In 1700 Williams revisited Ireland. In 1701 he interested himself in the settlement of James Peirce [q. v.] at Cambridge. In March 1702 he headed a joint address from the ‘three denominations’ on the accession of Anne; it was the first occasion on which the three bodies thus acted together (Calamy, Abridgement, 1713, p. 621). Williams opposed the bill against ‘occasional conformity,’ and did his utmost, without avail, to prevent the extension (1704) of the sacramental test to Ireland. Calamy, in 1704, submitted to him the manuscript of the ‘introduction’ to the second part of his ‘Defence of Moderate Nonconformity.’ In this tractate Calamy frankly declared for ‘a meer independent scheme’ of church government; knowing that Williams, almost alone among London ministers, held ‘the divine right of presbytery,’ he begged for his criticisms. Williams replied that the publication was ‘seasonable,’ and therefore he would not answer it, though he could do so ‘with ease.’ The diploma of D.D. (dated 2 May 1709) was sent to Williams from Edinburgh, and in the same month from Glasgow (in a silver box). He had written to William Carstares [q. v.] declining the proposed honour. A proposal for a nonconformist academy at Hoxton was discountenanced by Williams, who was in favour of sending divinity students to Scotland for their education. He was anxious for the establishment of a residential college at Edinburgh, and offered 500l. towards the estimated cost.

PROBLEM 1
According to the biographical excerpt, how much money did Williams offer toward a residential college at Edinburgh?

DATASET ROWS
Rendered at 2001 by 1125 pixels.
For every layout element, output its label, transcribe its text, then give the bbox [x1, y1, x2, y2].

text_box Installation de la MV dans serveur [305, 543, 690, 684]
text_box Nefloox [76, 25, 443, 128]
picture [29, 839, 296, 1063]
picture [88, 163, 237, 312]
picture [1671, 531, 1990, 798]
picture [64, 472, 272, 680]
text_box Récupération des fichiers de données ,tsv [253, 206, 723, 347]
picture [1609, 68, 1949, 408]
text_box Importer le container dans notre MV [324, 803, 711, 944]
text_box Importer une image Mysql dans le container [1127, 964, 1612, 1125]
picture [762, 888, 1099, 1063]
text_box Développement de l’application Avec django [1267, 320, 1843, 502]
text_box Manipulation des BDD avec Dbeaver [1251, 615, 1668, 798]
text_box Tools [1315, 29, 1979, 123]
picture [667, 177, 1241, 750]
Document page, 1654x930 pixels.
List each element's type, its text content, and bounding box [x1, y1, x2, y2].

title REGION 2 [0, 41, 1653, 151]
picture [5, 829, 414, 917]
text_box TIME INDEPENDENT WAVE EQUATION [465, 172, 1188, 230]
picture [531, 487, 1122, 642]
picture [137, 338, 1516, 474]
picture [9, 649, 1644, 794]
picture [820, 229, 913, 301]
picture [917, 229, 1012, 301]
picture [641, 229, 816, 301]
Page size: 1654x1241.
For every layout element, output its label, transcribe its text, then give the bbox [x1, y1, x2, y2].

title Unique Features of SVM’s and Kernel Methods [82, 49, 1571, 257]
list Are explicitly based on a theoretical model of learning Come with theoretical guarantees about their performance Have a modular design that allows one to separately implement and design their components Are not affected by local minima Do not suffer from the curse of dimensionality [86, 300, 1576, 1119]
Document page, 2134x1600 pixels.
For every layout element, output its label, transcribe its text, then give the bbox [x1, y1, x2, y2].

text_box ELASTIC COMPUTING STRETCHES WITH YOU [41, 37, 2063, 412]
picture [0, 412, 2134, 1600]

PROBLEM 2
From the listing, extract verbatim every line from the one containing "Document page, 2134x1600 pixels." through the final line of the listing, both included.

EXPECTED ANSWER 1
500l.

EXPECTED ANSWER 2
Document page, 2134x1600 pixels.
For every layout element, output its label, transcribe its text, then give the bbox [x1, y1, x2, y2].

text_box ELASTIC COMPUTING STRETCHES WITH YOU [41, 37, 2063, 412]
picture [0, 412, 2134, 1600]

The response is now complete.